Charter schools are "popping up everywhere," as Catania correctly observed, because District parents have enthusiastically embraced them, putting D.C. at the forefront of the growing school choice movement. Charter enrollment is up 10 percent this year, compared with the less than 1 percent increase for DC Public Schools. DCPS will be closing 15 half-empty schools; charters, meanwhile, are experiencing growing pains. As Catania himself acknowledged, charters will likely surpass DCPS' "within two years."

So charter schools should be getting more funding for facilities, not less.

Besides, the council relinquished control over the creation of charter schools in 1996, when an amendment to the D.C. School Reform Act established the DC Public Charter School Board as an independent entity to authorize, evaluate and, in some cases, terminate publicly funded charter schools.

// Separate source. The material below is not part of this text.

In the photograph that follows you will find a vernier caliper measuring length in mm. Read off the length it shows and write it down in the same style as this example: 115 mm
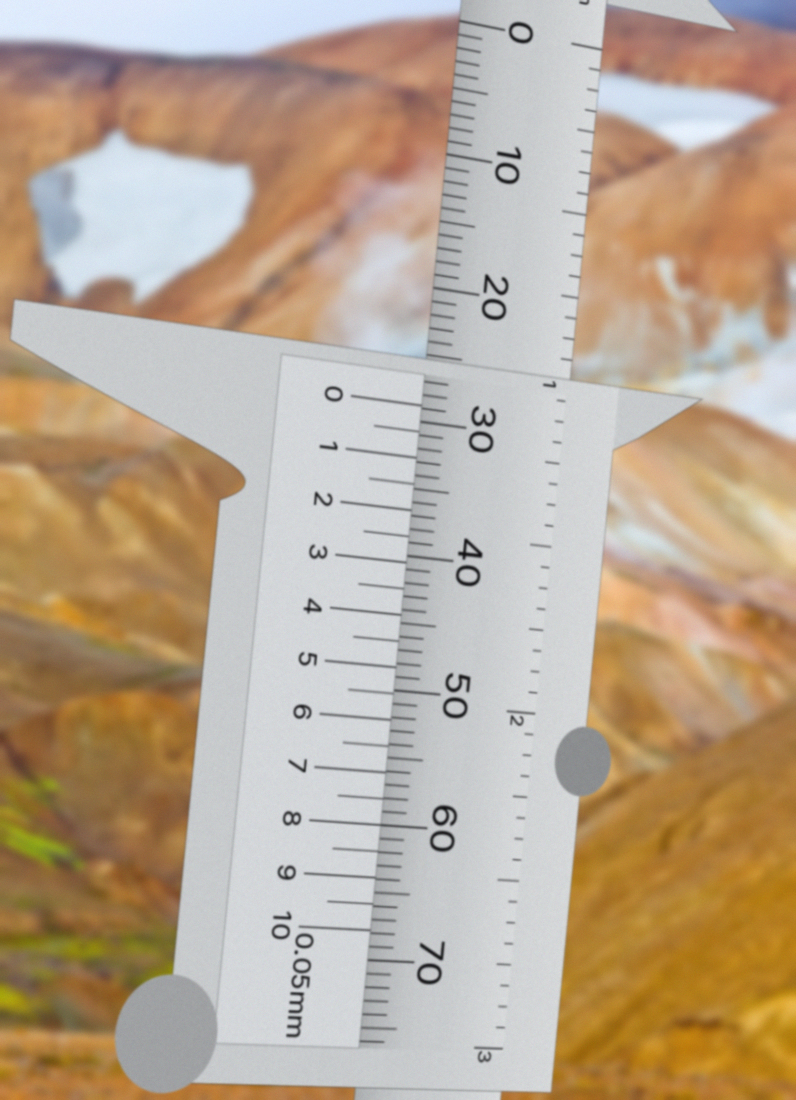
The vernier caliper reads 28.8 mm
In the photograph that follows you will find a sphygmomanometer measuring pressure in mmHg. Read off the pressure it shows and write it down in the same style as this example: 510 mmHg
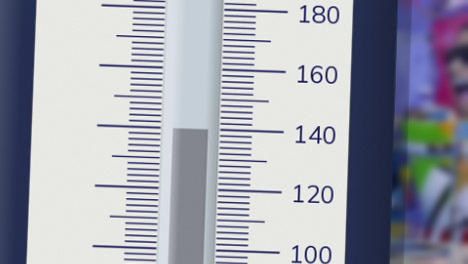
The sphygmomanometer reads 140 mmHg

In 2007, the council transferred oversight for charter schools from the D.C. Board of Education to the PCSB, which, according to all indications, is doing its job. The number of top-rated Tier 1 charter schools has increased to 22. And earlier this month, PCSB trustees recommended the closure of Imagine Southeast, a charter school that has the lowest average attendance in all of Ward 8 and that has failed to meet four of its five academic goals.

Instead of welcoming new charter school applicants such as Rocketship Education -- a nonprofit whose individualized game-based approach to teaching has resulted in some of the highest test scores for low-income students in California -- Catania is trying to set up a roadblock.

Charter schools already receive significantly less facilities funding per pupil. This has forced some to set up classrooms in less-than-optimal church basements, storefronts and warehouses, which D.C. taxpayers pay $100 million annually to rent. Even though charters are legally entitled to unused public school buildings, at least 10 already vacant school buildings owned by DCPS still have not been offered to the charter board.

Charter schools are here to stay. Instead of trying to delay the inevitable, Catania and his colleagues on the council should manage the $100 million currently being wasted on charter school rent when so many suitable school buildings sit empty, collecting cobwebs.